[lbo-talk] It's free! Like the clap!

Philip Pilkington pilkingtonphil at gmail.com
Sat Feb 28 09:47:09 PST 2009


On Sat, Feb 28, 2009 at 1:06 PM, shag carpet bomb <shag at cleandraws.com>wrote:


> At 09:54 PM 2/27/2009, Philip Pilkington wrote:
>
> Well. according to highly entrusted online sources (heh) "pansy" dates
>> back
>> to Elizabethan times...
>>
>
> dunno. this is where i read it:
>
> "<http://www.etymonline.com/index.php?term=pansy>pansy<
> http://dictionary.reference.com/search?q=pansy>
> c.1450, from M.Fr. pensée "a pansy," lit. "thought, remembrance," from fem.
> pp. of penser "to think," from L. pensare "consider," freq. of pendere "to
> weigh" (see <http://www.etymonline.com/index.php?term=pensive>pensive).

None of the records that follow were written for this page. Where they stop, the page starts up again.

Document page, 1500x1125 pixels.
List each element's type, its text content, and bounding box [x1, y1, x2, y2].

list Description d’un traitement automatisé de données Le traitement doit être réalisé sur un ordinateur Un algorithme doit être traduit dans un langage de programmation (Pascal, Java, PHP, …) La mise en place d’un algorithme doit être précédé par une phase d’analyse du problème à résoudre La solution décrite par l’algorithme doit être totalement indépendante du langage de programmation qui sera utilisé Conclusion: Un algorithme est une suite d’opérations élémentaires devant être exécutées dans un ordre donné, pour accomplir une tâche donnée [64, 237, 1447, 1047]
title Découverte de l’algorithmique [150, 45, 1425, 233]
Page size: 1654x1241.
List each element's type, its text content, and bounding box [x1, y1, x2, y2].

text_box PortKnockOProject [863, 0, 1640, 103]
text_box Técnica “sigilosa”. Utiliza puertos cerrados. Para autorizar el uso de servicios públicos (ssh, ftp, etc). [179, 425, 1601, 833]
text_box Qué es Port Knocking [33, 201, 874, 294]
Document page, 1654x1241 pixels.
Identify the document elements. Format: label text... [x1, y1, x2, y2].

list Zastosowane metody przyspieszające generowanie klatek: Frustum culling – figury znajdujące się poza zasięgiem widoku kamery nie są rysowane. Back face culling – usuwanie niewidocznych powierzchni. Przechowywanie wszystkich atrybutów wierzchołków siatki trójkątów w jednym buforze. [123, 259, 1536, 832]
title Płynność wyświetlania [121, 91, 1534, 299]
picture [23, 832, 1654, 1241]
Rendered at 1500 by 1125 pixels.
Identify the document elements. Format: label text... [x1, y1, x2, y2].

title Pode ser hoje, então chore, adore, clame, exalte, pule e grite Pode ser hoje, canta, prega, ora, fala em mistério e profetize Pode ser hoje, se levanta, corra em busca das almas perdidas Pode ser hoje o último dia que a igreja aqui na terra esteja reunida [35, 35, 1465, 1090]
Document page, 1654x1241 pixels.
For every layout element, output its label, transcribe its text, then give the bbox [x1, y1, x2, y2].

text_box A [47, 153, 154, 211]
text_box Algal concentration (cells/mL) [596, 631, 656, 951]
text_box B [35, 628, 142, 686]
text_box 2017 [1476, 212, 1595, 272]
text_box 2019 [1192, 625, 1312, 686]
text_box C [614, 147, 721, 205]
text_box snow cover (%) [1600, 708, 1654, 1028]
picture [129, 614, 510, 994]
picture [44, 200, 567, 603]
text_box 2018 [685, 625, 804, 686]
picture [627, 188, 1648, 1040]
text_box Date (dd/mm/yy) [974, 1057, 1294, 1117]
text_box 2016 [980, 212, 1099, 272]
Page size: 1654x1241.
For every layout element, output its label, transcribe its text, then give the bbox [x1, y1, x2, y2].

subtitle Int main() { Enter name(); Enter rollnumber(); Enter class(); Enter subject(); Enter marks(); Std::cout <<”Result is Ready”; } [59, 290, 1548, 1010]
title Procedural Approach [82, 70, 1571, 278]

So
> called because it was regarded as a symbol of thought or remembrance.
> Meaning "effeminate homosexual man" is first recorded 1929.
> http://www.etymonline.com/index.php?term=pansy
>
> Also, don't let the pansy fool ya:
> http://thegspot.typepad.com/blog/2008/04/dont-let-the-pa.html
>
> Personally? I was walking by a mound (heh) of pansies last night on my way
> home and thought that they looked like a bunch of blooming, bursting
> assholes ready and waiting! I guess Michael's Voyager Cam was on my mind.
> http://www.gardenerspath.com/plantguide/images/pansies.JPG
>
>
> shag
> ___________________________________
> http://mailman.lbo-talk.org/mailman/listinfo/lbo-talk
>

Wikipedia:

http://en.wikipedia.org/wiki/Pansy

"The word "pansy" has indicated an effeminate male since Elizabethan times and its usage as a disparaging term for a man or boy who is effeminate (as well as for an avowedly homosexual man) is still used."

There's some more interesting things in the Wiki article. For example the portrayal of the pansy as seductive and deceitful in Shakespeare's "A Midsummer's Nights Dream":

"the juice of it, on sleeping eyelids laid, will make a man or woman madly dote (fall in love) upon the next live creature that it sees."

The article also points out that these Shakespearean pansy associations were reflections not on the pansy as we know it, but on the heartsease. Apparently:

"Long before cultivated pansies were released into the trade in 1839, Heartsease was associated with thought in the "language of flowers", often by its alternative name of pansy (from the French "pensée" - thought): hence Ophelia's often quoted line in Shakespeare's *Hamlet*, "There's pansies, that's for thoughts"."

This would seem to confirm the idea I put forward above - rejected by some - that the "word precedes the thing". Coincidentally enough, in this particular case the word literally came into usage before the actual existence of the thing - and by some 300 years!!!